# Tareas
a: En el texto sobre las montañas y la memoria, ¿dónde quedó abandonada la tienda que protegió a quien escribe durante dos décadas?
b: Cita literalmente el pasaje del texto sobre las montañas y la memoria que comienza en "Es cierto que" y termina en "de alguna bodega.".
c: Prosigue el texto sobre las montañas y la memoria a partir de su última oración.

# Texto del documento
—————

Es cierto que Gredos o Galayos siguen existiendo, o la Pedriza, pero lo cierto es que querámoslo o no, “nuestros” Galayos, “nuestra” Pedriza o “nuestro” Gredos distan mucho de lo que hoy nos muestran los ojos. Las cosas del alma, de la memoria, conjugan a veces mal con la realidad del presente. El vino añejo no en vano ha fermentado y envejecido durante años en algún oscuro rincón de alguna bodega.
¿Que qué le añade el tiempo a nuestras montañas más queridas? Bueno, que le pregunten a un catador de vinos sobre la influencia de los años en los mejores caldos. Pues así con las cosas del monte. También cuenta los objetos, las prendas, todo lo que nos acompañaba en nuestras escapadas. Si Manuel Hoyos tiene un arrebato arrebato poético a costa de su viejo piolet, qué no guardaremos los demás de sano reconocimiento por un viejo jersey remendado con coderas de cuero y refuerzos en el cuello para la cuerda del rápel, por ejemplo; por ciertas gastadas botas con las que etc., por una tienda que me protegió de las lluvias y las tormentas durante dos décadas y que un día abandoné en un valle de los Alpes; por una cuerda que al final quedó trabada tras un rápel en la Crestas del Diablo; por unos viejos esquís con los que hiciste las primeras travesías; por un saco de dormir que te abrigó sobre tantas cumbres del Pirineo, sobre la cima del Naranjo de Bulnes.

—————

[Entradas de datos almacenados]
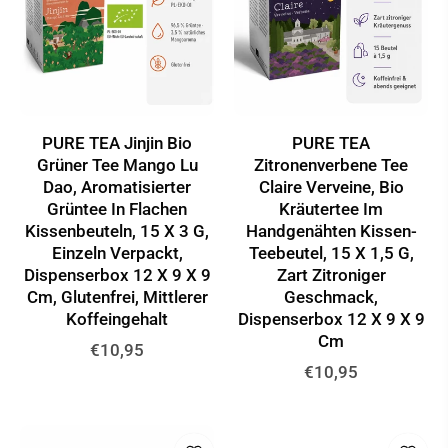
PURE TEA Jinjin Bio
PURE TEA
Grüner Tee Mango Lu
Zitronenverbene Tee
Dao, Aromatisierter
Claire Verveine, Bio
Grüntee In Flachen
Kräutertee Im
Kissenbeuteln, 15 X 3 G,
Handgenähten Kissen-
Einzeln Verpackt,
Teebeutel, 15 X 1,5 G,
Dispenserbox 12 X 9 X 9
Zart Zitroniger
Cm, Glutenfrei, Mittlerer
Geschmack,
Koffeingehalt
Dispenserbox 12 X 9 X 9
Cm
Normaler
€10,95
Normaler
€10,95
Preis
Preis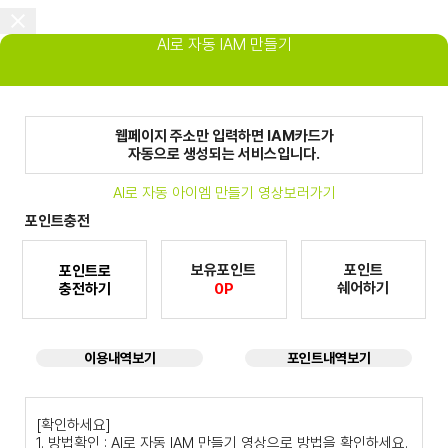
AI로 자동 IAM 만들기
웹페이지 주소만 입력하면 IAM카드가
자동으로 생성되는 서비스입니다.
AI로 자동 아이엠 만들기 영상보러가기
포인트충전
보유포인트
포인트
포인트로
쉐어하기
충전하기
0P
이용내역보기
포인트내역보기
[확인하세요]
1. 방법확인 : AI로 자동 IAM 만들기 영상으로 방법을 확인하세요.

—————

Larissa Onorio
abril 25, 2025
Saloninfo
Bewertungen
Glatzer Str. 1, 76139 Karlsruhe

—————

# Respuestas
a: En un valle de los Alpes.

b:
Es cierto que Gredos o Galayos siguen existiendo, o la Pedriza, pero lo cierto es que querámoslo o no, “nuestros” Galayos, “nuestra” Pedriza o “nuestro” Gredos distan mucho de lo que hoy nos muestran los ojos. Las cosas del alma, de la memoria, conjugan a veces mal con la realidad del presente. El vino añejo no en vano ha fermentado y envejecido durante años en algún oscuro rincón de alguna bodega.

c:
Una de los más fantásticos regalos que los años nos deparan es la posibilidad del ejercicio de la memoria, el sabor añejo de nuestra propia vida gastada en soñar y llevar a cabo nuestros sueños. Si a lo que hicimos le añadimos nuestros inestimables compañeros de viaje o ese simbólico piolet de los tiempos de María Castaña la cosa está bordada.
Decía al principio que estaba leyendo a Bradbury, precisamente en un punto donde se decía: “El primer deber de alguien que quiera escribir algo es la efusión: ser una criatura de fiebres y arrebatos. Sin ese vigor, lo mismo daría que cosechase melocotones o cavara zanjas”. No es difícil que la fiebre y el arrebato hagan acto de presencia cuando de lo que se trata es despertar la memoria de los tiempos en que Gredos o la Pedriza eran el Dorado de los años jóvenes.
En la choza, dormida a mis pies, mi perra ronca como un gordinflón harto de cerveza; es buena compañía pero esta noche hubiera agradecido junto al fuego de la chimenea la presencia de algún colega con quien compartir retazos del pasado.